Personal Air Monitoring

Personal Air Monitoring

Opened Assay Technology monitor showing media.

Personal Monitoring Badges

Personal monitoring badges have been shown to be the most cost-effective and convenient method of collecting full-shift samples in workers’ personal breathing zones.

Personal monitoring badges are also employed outside of workplaces when one desires to measure the time-averaged chemical exposure to a person or a location.  Badges are especially useful in indoor and outdoor air quality studies aimed at measuring daily, weekly, or monthly average levels.

Personal sampling tubes, driven by a belt-mounted sampling pump, can also sample within the breathing zone, but are less cost-effective and less convenient for the employer, and more disruptive to the worker.
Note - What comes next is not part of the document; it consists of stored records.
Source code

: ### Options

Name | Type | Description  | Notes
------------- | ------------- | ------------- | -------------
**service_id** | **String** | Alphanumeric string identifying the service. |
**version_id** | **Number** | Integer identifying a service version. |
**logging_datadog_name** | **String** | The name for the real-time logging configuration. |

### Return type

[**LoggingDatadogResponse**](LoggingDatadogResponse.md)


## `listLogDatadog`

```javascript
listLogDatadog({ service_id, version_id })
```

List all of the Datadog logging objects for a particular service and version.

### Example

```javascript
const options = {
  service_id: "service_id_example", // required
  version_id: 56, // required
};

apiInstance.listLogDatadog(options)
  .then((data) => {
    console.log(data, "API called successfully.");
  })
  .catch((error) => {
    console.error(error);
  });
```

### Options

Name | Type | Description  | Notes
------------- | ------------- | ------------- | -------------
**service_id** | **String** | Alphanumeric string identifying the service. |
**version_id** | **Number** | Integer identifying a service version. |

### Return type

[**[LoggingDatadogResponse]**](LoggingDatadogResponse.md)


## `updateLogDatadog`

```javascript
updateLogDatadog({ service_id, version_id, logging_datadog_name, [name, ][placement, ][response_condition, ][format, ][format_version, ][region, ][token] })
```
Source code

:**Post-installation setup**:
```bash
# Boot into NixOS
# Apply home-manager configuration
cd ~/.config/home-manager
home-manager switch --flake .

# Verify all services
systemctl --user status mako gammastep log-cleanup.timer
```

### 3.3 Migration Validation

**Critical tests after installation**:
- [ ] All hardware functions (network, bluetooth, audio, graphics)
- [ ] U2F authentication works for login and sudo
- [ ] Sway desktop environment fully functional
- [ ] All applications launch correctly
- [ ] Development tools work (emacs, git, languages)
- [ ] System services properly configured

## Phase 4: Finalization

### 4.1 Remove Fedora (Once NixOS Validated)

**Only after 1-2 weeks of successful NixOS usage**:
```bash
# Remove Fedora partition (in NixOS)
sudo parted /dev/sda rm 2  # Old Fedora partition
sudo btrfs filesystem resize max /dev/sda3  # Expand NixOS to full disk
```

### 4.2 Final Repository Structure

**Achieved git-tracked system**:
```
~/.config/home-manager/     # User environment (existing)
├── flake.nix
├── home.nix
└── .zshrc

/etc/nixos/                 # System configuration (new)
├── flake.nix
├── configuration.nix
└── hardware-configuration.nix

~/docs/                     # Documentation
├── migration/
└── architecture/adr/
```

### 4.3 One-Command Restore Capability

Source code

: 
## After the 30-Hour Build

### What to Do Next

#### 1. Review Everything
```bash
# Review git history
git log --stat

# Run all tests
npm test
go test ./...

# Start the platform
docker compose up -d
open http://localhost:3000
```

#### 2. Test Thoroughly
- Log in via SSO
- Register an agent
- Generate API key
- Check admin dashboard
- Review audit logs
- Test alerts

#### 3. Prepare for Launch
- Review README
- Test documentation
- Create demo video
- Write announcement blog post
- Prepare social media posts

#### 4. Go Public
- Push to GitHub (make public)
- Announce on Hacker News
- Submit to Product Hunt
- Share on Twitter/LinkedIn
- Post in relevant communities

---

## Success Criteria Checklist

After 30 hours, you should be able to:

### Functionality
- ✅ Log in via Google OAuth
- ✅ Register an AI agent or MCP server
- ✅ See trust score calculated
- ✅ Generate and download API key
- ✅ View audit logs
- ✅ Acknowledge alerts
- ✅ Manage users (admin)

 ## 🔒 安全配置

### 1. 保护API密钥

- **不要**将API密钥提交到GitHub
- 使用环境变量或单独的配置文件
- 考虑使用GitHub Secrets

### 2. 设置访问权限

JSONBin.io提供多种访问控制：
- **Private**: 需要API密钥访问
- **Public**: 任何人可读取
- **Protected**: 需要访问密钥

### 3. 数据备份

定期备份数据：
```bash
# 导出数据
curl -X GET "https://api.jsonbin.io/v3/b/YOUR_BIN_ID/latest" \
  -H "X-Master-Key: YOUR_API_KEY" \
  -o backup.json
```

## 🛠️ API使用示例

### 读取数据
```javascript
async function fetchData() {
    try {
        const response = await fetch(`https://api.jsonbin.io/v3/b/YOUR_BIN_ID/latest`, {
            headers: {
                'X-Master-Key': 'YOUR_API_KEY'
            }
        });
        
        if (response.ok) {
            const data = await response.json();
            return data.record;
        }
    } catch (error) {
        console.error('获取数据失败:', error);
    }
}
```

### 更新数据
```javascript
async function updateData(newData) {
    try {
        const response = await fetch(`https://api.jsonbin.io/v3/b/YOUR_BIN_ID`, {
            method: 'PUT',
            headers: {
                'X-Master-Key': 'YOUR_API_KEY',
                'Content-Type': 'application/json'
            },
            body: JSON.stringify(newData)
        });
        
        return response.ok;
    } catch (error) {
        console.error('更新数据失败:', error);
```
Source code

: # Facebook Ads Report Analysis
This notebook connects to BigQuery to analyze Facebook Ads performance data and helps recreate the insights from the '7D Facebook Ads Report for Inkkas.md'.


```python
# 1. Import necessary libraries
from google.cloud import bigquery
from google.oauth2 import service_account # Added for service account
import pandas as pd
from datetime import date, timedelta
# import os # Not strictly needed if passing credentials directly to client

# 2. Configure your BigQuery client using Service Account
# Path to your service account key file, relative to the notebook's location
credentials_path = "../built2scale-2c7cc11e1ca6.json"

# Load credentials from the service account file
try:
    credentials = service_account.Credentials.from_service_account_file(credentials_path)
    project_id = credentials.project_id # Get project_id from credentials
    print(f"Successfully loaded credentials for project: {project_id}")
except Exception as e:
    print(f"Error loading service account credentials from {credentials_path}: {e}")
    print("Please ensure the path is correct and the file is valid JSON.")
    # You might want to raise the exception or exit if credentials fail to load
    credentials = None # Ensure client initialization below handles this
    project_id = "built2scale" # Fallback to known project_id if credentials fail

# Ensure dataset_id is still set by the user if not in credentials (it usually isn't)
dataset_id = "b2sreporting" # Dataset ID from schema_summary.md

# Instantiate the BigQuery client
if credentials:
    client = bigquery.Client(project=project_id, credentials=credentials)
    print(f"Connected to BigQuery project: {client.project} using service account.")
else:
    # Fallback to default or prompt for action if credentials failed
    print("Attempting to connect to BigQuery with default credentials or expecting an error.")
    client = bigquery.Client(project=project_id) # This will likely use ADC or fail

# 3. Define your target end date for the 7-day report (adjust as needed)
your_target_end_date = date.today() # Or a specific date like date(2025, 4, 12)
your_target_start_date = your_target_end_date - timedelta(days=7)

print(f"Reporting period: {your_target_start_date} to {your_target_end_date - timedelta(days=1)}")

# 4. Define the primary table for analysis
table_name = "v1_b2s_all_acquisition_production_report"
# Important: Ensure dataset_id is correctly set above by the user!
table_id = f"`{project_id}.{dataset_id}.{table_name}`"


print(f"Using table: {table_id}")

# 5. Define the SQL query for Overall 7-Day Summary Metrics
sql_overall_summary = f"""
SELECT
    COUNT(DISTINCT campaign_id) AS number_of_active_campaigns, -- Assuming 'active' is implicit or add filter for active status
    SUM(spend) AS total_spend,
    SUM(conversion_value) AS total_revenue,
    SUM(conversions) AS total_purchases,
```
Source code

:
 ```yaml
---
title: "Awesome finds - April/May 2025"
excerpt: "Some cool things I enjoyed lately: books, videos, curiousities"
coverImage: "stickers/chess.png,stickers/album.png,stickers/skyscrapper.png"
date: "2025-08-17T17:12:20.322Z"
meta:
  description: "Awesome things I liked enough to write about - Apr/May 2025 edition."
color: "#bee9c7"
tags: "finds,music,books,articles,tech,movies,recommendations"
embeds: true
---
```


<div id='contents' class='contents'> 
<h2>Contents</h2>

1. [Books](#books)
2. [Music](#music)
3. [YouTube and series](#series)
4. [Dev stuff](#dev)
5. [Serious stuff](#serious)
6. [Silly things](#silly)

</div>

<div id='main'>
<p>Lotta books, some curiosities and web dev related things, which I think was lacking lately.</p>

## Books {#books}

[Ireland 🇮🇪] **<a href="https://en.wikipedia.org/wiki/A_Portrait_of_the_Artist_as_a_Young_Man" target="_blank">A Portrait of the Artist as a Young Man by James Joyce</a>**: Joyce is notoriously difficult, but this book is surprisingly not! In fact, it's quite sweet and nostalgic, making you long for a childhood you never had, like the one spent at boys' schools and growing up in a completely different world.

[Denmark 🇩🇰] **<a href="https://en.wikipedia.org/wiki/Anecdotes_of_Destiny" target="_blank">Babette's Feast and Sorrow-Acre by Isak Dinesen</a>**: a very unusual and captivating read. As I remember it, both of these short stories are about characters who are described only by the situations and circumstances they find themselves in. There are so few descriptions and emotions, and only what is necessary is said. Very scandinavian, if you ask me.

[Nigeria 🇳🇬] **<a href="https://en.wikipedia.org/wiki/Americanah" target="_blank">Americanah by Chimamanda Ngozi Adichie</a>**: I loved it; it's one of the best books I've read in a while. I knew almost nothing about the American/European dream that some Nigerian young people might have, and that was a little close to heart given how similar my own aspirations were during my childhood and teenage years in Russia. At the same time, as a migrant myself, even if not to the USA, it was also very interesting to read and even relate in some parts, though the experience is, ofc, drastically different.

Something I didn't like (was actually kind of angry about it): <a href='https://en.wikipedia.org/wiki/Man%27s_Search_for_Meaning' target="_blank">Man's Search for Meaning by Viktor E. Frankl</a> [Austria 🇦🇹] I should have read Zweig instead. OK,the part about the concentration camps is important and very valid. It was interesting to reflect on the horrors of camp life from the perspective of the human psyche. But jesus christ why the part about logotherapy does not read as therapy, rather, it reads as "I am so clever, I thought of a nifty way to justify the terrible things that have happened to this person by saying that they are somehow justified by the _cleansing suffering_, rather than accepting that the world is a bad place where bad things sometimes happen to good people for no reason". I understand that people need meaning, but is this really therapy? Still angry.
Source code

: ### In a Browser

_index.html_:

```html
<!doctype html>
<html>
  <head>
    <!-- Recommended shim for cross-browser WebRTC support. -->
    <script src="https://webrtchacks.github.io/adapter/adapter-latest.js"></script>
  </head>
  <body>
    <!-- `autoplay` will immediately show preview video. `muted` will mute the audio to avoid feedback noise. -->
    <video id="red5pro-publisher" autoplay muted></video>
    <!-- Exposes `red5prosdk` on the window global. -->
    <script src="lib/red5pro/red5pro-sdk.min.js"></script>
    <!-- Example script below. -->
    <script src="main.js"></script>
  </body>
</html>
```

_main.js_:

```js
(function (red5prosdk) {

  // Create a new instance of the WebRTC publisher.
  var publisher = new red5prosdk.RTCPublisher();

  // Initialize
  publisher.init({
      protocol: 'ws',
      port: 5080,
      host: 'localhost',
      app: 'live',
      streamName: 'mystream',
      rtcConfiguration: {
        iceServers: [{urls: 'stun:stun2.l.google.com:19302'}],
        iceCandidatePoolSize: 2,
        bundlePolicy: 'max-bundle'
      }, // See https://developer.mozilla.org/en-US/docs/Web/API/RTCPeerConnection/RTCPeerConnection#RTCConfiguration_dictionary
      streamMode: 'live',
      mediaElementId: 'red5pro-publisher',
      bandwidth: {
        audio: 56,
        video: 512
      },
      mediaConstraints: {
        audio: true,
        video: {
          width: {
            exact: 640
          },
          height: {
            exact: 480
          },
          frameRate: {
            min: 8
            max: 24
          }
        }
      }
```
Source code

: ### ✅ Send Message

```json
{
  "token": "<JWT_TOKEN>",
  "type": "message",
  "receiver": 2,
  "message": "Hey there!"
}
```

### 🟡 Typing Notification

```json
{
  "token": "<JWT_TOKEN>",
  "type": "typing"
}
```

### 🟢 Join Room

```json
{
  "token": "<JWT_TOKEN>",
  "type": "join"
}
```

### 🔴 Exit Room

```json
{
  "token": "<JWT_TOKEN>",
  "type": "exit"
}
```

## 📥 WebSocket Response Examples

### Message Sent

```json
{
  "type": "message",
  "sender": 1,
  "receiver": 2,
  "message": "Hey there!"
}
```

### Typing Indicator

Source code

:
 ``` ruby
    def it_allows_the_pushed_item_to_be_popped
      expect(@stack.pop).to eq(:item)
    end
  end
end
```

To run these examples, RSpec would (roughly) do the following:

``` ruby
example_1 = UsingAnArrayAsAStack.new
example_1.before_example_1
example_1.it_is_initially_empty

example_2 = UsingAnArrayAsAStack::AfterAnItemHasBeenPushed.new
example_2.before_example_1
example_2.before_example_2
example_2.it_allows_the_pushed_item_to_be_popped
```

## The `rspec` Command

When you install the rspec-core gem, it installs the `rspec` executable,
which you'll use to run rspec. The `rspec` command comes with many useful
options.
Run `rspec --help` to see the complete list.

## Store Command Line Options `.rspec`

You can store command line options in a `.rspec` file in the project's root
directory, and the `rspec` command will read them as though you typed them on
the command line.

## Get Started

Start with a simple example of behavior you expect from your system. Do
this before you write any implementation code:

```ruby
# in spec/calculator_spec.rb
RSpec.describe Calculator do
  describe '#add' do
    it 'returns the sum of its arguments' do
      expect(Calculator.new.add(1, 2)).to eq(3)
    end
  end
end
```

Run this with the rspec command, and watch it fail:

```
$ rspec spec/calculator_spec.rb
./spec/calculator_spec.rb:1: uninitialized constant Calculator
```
More…

Workplace Exposure Limits

The US Occupational Safety and Health Administration (OSHA) and other organizations have issued exposure limits (ELs) for more than 600 chemical contaminants that specify a time-weighted average (TWA) concentration.  The TWA contaminant concentration shall not be exceeded in any worker’s personal breathing zone.

Compliance with Exposure Limits

To comply with OSHA rules, the TWA concentration to which workers are exposed should not exceed the exposure limit for any work shift.  Some employers adopt a sampling strategy to ensure that no worker will ever be exposed above an exposure limit.  Other employers, aware that they will not be cited unless an inspector collects a non-compliant sample in their facility, sample less often, hoping they will not be “caught.”